Think of it like this: when a seed falls to the ground and is buried, in time it breaks open to release the new life of a seedling. Jesus on the cross is like a seed that is buried, dies and then releases his life into the world through the holy spirit. This divine life heals the ruptures within humanity, between humanity and creation, and between humanity and God.

This healing of ruptures, this all-encompassing shalom, is something we hope for in the fullness of time, but it also something we are called to live out in the present. This includes being at peace with water and with the rest of creation; but we can’t manage this in our own strength, as if the future of the planet rests entirely on our shoulders. Christ is the one who has broken the power of death and decay – he is the source of the water of life – and it is through him that shalom is coming. And yet, at the same time, we are his body now, and in the unfathomable mystery of God’s wisdom, he doesn’t do much, if anything, without our cooperation, and so we need to be radically open to whatever part he is calling us to play.

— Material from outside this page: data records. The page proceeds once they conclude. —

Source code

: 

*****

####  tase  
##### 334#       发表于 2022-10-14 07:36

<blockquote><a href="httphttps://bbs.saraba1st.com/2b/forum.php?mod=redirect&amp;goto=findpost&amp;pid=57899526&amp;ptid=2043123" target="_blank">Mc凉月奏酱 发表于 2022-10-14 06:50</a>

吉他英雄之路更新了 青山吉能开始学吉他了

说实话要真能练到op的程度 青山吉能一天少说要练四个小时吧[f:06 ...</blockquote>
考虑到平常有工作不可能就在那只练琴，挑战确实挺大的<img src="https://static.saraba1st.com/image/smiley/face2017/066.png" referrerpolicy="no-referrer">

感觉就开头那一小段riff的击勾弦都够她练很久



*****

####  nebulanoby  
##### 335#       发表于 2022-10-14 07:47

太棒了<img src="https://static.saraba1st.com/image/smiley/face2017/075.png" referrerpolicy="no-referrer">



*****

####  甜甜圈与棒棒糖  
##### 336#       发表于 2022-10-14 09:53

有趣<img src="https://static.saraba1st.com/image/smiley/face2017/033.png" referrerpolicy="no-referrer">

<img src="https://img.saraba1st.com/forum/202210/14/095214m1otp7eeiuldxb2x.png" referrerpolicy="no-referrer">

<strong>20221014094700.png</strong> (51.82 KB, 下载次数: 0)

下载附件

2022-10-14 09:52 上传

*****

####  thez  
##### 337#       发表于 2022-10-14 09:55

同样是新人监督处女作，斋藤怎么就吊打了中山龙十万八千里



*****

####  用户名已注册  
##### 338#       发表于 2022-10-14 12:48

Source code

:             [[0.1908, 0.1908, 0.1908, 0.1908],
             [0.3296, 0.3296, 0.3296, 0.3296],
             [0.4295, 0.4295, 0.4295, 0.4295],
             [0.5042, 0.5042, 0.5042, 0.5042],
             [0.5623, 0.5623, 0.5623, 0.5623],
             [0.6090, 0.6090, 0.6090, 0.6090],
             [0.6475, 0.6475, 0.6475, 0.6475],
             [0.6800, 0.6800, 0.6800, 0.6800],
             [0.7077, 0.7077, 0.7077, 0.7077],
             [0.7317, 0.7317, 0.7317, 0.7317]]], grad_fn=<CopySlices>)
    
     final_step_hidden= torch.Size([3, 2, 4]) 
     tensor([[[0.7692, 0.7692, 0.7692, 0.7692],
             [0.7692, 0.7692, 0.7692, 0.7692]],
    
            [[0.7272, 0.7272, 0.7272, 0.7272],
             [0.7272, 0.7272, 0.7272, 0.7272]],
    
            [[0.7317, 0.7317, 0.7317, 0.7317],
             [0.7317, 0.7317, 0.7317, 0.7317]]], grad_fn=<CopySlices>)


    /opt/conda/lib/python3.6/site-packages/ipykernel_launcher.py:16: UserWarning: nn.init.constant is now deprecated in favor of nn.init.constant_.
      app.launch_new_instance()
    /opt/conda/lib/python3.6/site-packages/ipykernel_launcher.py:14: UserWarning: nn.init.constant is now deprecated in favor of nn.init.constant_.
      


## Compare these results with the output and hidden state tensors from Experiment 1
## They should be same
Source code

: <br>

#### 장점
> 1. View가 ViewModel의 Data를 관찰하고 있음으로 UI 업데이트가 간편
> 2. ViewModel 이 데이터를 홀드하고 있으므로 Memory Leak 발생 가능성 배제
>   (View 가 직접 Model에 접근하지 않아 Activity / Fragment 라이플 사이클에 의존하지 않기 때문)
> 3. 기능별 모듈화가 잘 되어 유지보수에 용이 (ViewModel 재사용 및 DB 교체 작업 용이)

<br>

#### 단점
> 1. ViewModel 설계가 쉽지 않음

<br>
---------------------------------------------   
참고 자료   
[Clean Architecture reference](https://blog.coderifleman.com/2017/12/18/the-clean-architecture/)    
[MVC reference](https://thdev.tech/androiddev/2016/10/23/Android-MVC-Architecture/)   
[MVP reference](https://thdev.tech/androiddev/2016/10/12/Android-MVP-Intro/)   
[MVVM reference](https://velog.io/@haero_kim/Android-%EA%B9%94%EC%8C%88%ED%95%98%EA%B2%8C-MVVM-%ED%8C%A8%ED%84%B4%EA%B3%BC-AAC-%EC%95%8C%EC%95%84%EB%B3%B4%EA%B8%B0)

Returning to where we began, in the water, I encourage us to develop a deeper respect for Sister water, to conserve her rather than waste her. But there is more to this than switching the tap off when we brush our teeth; we need to look a little deeper and to use our imaginations. You’re probably quite familiar with the concept of the carbon footprint, but there is also our water footprint to consider. Everything we buy, use and throw away takes water to process and transport, we can use less water by making thoughtful purchases and reusing and recycling more. The same goes for food and, in this case, we can save water by eating lower on the food chain – so more plants and less meat and dairy products – by eating more whole foods and, very importantly, by not wasting food.

This is a call to live wisely, which brings me back to the image of the tree of life flourishing on the banks of the river in the New Jerusalem. It reminds me of Psalm 1, where we learn that a wise person who seeks God is like a tree planted by a river, whose leaves do not wither when the dry times come. By sinking our roots deep down into God, we can find our way to wisdom. There we can drink from the living water, which will make us fruitful and grow us into peacemakers, shalom-builders, in this world that is crying out for wholeness, peace and restoration.